### Data section

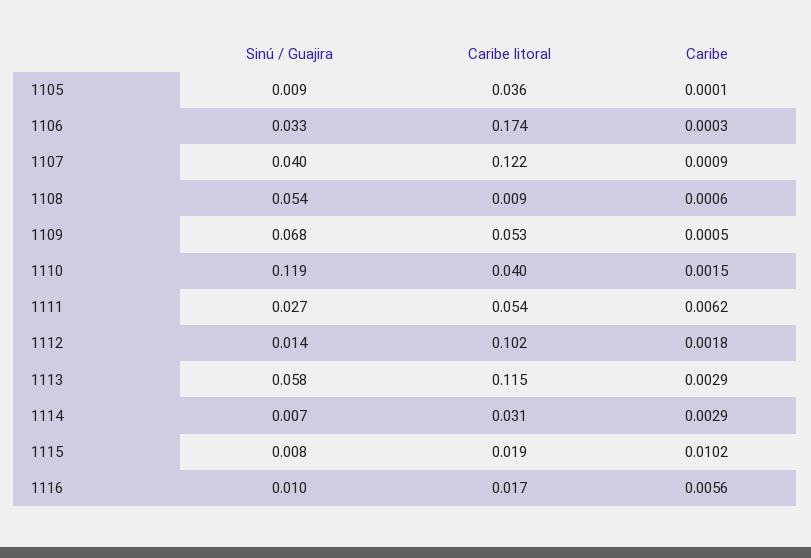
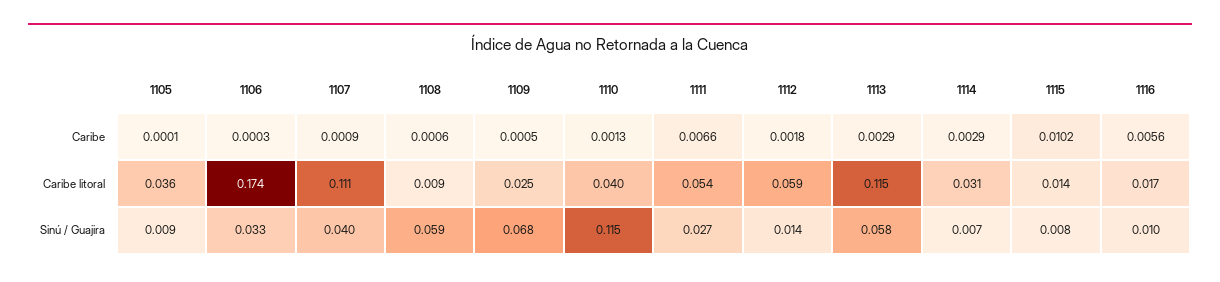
  {
    "Sinú / Guajira": {
      "1105": 0.009,
      "1106": 0.033,
      "1107": 0.04,
-     "1108": 0.054,
+     "1108": 0.059,
      "1109": 0.068,
-     "1110": 0.119,
+     "1110": 0.115,
      "1111": 0.027,
      "1112": 0.014,
      "1113": 0.058,
      "1114": 0.007,
      "1115": 0.008,
      "1116": 0.01
    },
    "Caribe litoral": {
      "1105": 0.036,
      "1106": 0.174,
-     "1107": 0.122,
+     "1107": 0.111,
      "1108": 0.009,
-     "1109": 0.053,
+     "1109": 0.025,
      "1110": 0.04,
      "1111": 0.054,
-     "1112": 0.102,
+     "1112": 0.059,
      "1113": 0.115,
      "1114": 0.031,
-     "1115": 0.019,
+     "1115": 0.014,
      "1116": 0.017
    },
    "Caribe": {
      "1105": 0.0001,
      "1106": 0.0003,
      "1107": 0.0009,
      "1108": 0.0006,
      "1109": 0.0005,
-     "1110": 0.0015,
+     "1110": 0.0013,
-     "1111": 0.0062,
+     "1111": 0.0066,
      "1112": 0.0018,
      "1113": 0.0029,
      "1114": 0.0029,
      "1115": 0.0102,
      "1116": 0.0056
    }
  }

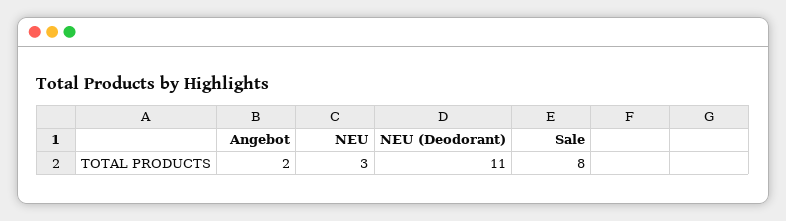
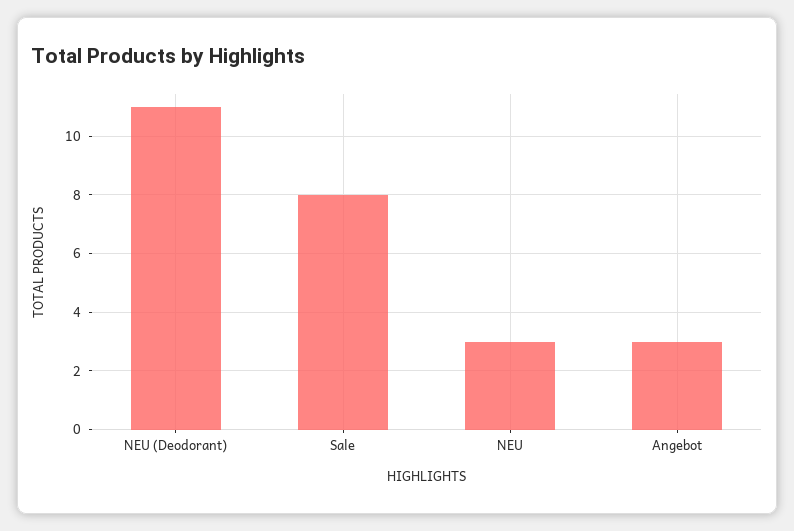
  {
-   "Angebot": 2,
+   "Angebot": 3,
    "NEU": 3,
    "NEU (Deodorant)": 11,
    "Sale": 8
  }

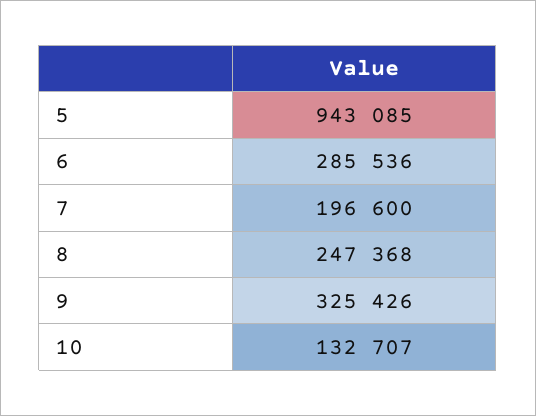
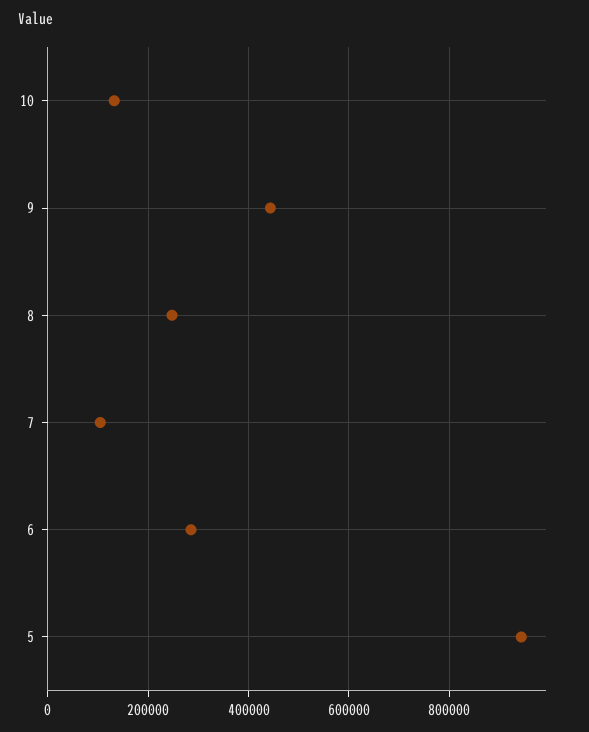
  {
    "5": 943085,
    "6": 285536,
-   "7": 196600,
+   "7": 100000,
    "8": 247368,
-   "9": 325426,
+   "9": 440000,
    "10": 132707
  }

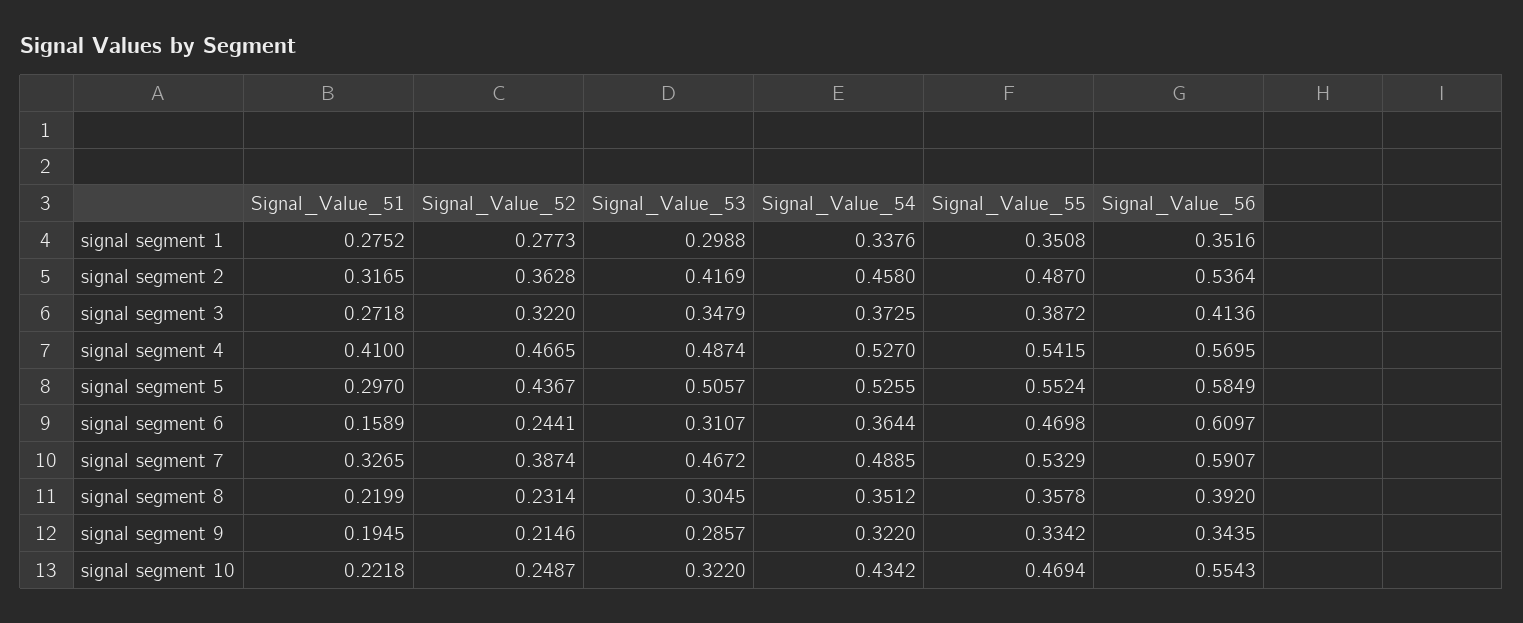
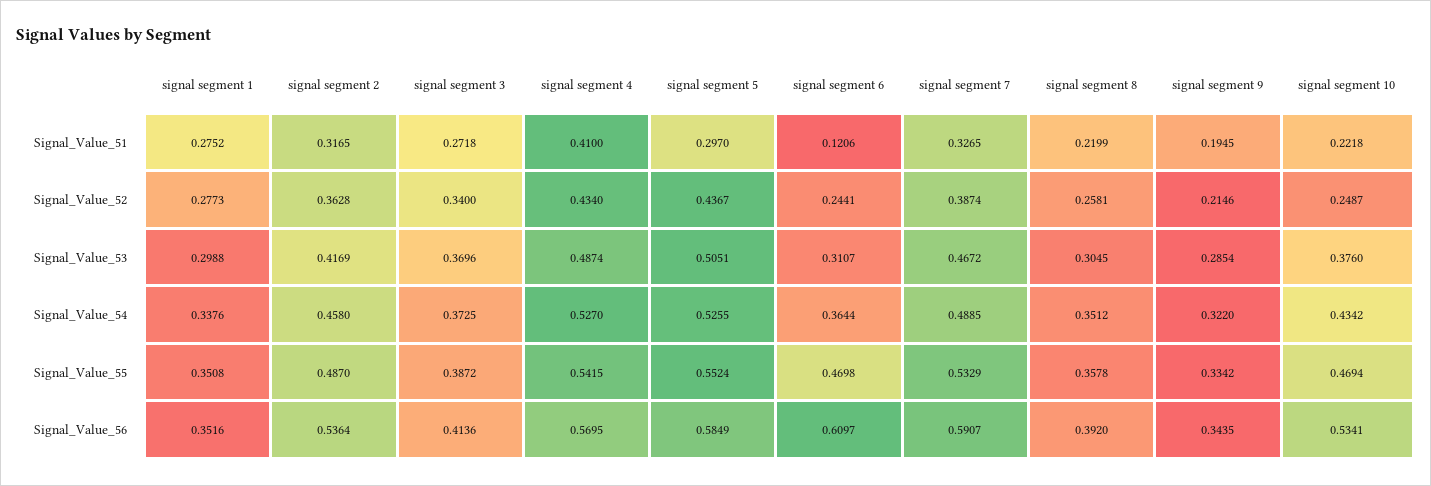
  {
    "Signal_Value_51": {
      "signal segment 1": 0.2752,
      "signal segment 2": 0.3165,
      "signal segment 3": 0.2718,
      "signal segment 4": 0.41,
      "signal segment 5": 0.297,
-     "signal segment 6": 0.1589,
+     "signal segment 6": 0.1206,
      "signal segment 7": 0.3265,
      "signal segment 8": 0.2199,
      "signal segment 9": 0.1945,
      "signal segment 10": 0.2218
    },
    "Signal_Value_52": {
      "signal segment 1": 0.2773,
      "signal segment 2": 0.3628,
-     "signal segment 3": 0.322,
+     "signal segment 3": 0.34,
-     "signal segment 4": 0.4665,
+     "signal segment 4": 0.434,
      "signal segment 5": 0.4367,
      "signal segment 6": 0.2441,
      "signal segment 7": 0.3874,
-     "signal segment 8": 0.2314,
+     "signal segment 8": 0.2581,
      "signal segment 9": 0.2146,
      "signal segment 10": 0.2487
    },
    "Signal_Value_53": {
      "signal segment 1": 0.2988,
      "signal segment 2": 0.4169,
-     "signal segment 3": 0.3479,
+     "signal segment 3": 0.3696,
      "signal segment 4": 0.4874,
-     "signal segment 5": 0.5057,
+     "signal segment 5": 0.5051,
      "signal segment 6": 0.3107,
      "signal segment 7": 0.4672,
      "signal segment 8": 0.3045,
-     "signal segment 9": 0.2857,
+     "signal segment 9": 0.2854,
-     "signal segment 10": 0.322
+     "signal segment 10": 0.376
    },
    "Signal_Value_54": {
      "signal segment 1": 0.3376,
      "signal segment 2": 0.458,
      "signal segment 3": 0.3725,
      "signal segment 4": 0.527,
      "signal segment 5": 0.5255,
      "signal segment 6": 0.3644,
      "signal segment 7": 0.4885,
      "signal segment 8": 0.3512,
      "signal segment 9": 0.322,
      "signal segment 10": 0.4342
    },
    "Signal_Value_55": {
      "signal segment 1": 0.3508,
      "signal segment 2": 0.487,
      "signal segment 3": 0.3872,
      "signal segment 4": 0.5415,
      "signal segment 5": 0.5524,
      "signal segment 6": 0.4698,
      "signal segment 7": 0.5329,
      "signal segment 8": 0.3578,
      "signal segment 9": 0.3342,
      "signal segment 10": 0.4694
    },
    "Signal_Value_56": {
      "signal segment 1": 0.3516,
      "signal segment 2": 0.5364,
      "signal segment 3": 0.4136,
      "signal segment 4": 0.5695,
      "signal segment 5": 0.5849,
      "signal segment 6": 0.6097,
      "signal segment 7": 0.5907,
      "signal segment 8": 0.392,
      "signal segment 9": 0.3435,
-     "signal segment 10": 0.5543
+     "signal segment 10": 0.5341
    }
  }

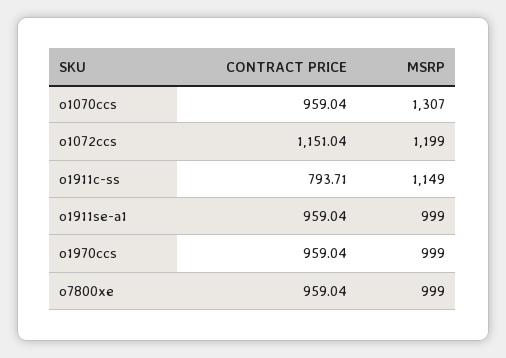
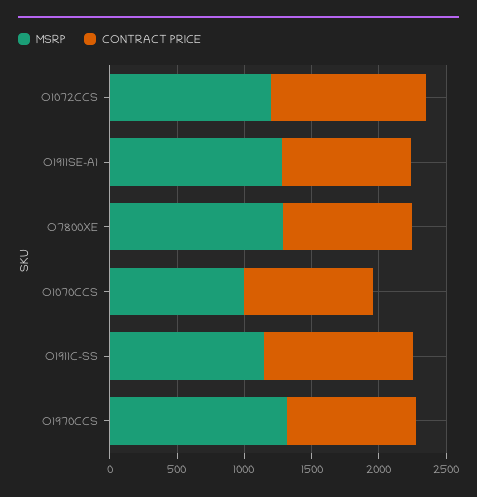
  {
    "CONTRACT PRICE": {
      "o1070ccs": 959.04,
      "o1072ccs": 1151.04,
-     "o1911c-ss": 793.71,
+     "o1911c-ss": 1100,
      "o1911se-a1": 959.04,
      "o1970ccs": 959.04,
      "o7800xe": 959.04
    },
    "MSRP": {
-     "o1070ccs": 1307,
+     "o1070ccs": 1000,
      "o1072ccs": 1199,
      "o1911c-ss": 1149,
-     "o1911se-a1": 999,
+     "o1911se-a1": 1300,
-     "o1970ccs": 999,
+     "o1970ccs": 1300,
-     "o7800xe": 999
+     "o7800xe": 1300
    }
  }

### Exercise requirements
Restate each entry word for word; pictures stay out of the copy.

### Finished task
  {
    "Sinú / Guajira": {
      "1105": 0.009,
      "1106": 0.033,
      "1107": 0.04,
-     "1108": 0.054,
+     "1108": 0.059,
      "1109": 0.068,
-     "1110": 0.119,
+     "1110": 0.115,
      "1111": 0.027,
      "1112": 0.014,
      "1113": 0.058,
      "1114": 0.007,
      "1115": 0.008,
      "1116": 0.01
    },
    "Caribe litoral": {
      "1105": 0.036,
      "1106": 0.174,
-     "1107": 0.122,
+     "1107": 0.111,
      "1108": 0.009,
-     "1109": 0.053,
+     "1109": 0.025,
      "1110": 0.04,
      "1111": 0.054,
-     "1112": 0.102,
+     "1112": 0.059,
      "1113": 0.115,
      "1114": 0.031,
-     "1115": 0.019,
+     "1115": 0.014,
      "1116": 0.017
    },
    "Caribe": {
      "1105": 0.0001,
      "1106": 0.0003,
      "1107": 0.0009,
      "1108": 0.0006,
      "1109": 0.0005,
-     "1110": 0.0015,
+     "1110": 0.0013,
-     "1111": 0.0062,
+     "1111": 0.0066,
      "1112": 0.0018,
      "1113": 0.0029,
      "1114": 0.0029,
      "1115": 0.0102,
      "1116": 0.0056
    }
  }

  {
-   "Angebot": 2,
+   "Angebot": 3,
    "NEU": 3,
    "NEU (Deodorant)": 11,
    "Sale": 8
  }

  {
    "5": 943085,
    "6": 285536,
-   "7": 196600,
+   "7": 100000,
    "8": 247368,
-   "9": 325426,
+   "9": 440000,
    "10": 132707
  }

  {
    "Signal_Value_51": {
      "signal segment 1": 0.2752,
      "signal segment 2": 0.3165,
      "signal segment 3": 0.2718,
      "signal segment 4": 0.41,
      "signal segment 5": 0.297,
-     "signal segment 6": 0.1589,
+     "signal segment 6": 0.1206,
      "signal segment 7": 0.3265,
      "signal segment 8": 0.2199,
      "signal segment 9": 0.1945,
      "signal segment 10": 0.2218
    },
    "Signal_Value_52": {
      "signal segment 1": 0.2773,
      "signal segment 2": 0.3628,
-     "signal segment 3": 0.322,
+     "signal segment 3": 0.34,
-     "signal segment 4": 0.4665,
+     "signal segment 4": 0.434,
      "signal segment 5": 0.4367,
      "signal segment 6": 0.2441,
      "signal segment 7": 0.3874,
-     "signal segment 8": 0.2314,
+     "signal segment 8": 0.2581,
      "signal segment 9": 0.2146,
      "signal segment 10": 0.2487
    },
    "Signal_Value_53": {
      "signal segment 1": 0.2988,
      "signal segment 2": 0.4169,
-     "signal segment 3": 0.3479,
+     "signal segment 3": 0.3696,
      "signal segment 4": 0.4874,
-     "signal segment 5": 0.5057,
+     "signal segment 5": 0.5051,
      "signal segment 6": 0.3107,
      "signal segment 7": 0.4672,
      "signal segment 8": 0.3045,
-     "signal segment 9": 0.2857,
+     "signal segment 9": 0.2854,
-     "signal segment 10": 0.322
+     "signal segment 10": 0.376
    },
    "Signal_Value_54": {
      "signal segment 1": 0.3376,
      "signal segment 2": 0.458,
      "signal segment 3": 0.3725,
      "signal segment 4": 0.527,
      "signal segment 5": 0.5255,
      "signal segment 6": 0.3644,
      "signal segment 7": 0.4885,
      "signal segment 8": 0.3512,
      "signal segment 9": 0.322,
      "signal segment 10": 0.4342
    },
    "Signal_Value_55": {
      "signal segment 1": 0.3508,
      "signal segment 2": 0.487,
      "signal segment 3": 0.3872,
      "signal segment 4": 0.5415,
      "signal segment 5": 0.5524,
      "signal segment 6": 0.4698,
      "signal segment 7": 0.5329,
      "signal segment 8": 0.3578,
      "signal segment 9": 0.3342,
      "signal segment 10": 0.4694
    },
    "Signal_Value_56": {
      "signal segment 1": 0.3516,
      "signal segment 2": 0.5364,
      "signal segment 3": 0.4136,
      "signal segment 4": 0.5695,
      "signal segment 5": 0.5849,
      "signal segment 6": 0.6097,
      "signal segment 7": 0.5907,
      "signal segment 8": 0.392,
      "signal segment 9": 0.3435,
-     "signal segment 10": 0.5543
+     "signal segment 10": 0.5341
    }
  }

  {
    "CONTRACT PRICE": {
      "o1070ccs": 959.04,
      "o1072ccs": 1151.04,
-     "o1911c-ss": 793.71,
+     "o1911c-ss": 1100,
      "o1911se-a1": 959.04,
      "o1970ccs": 959.04,
      "o7800xe": 959.04
    },
    "MSRP": {
-     "o1070ccs": 1307,
+     "o1070ccs": 1000,
      "o1072ccs": 1199,
      "o1911c-ss": 1149,
-     "o1911se-a1": 999,
+     "o1911se-a1": 1300,
-     "o1970ccs": 999,
+     "o1970ccs": 1300,
-     "o7800xe": 999
+     "o7800xe": 1300
    }
  }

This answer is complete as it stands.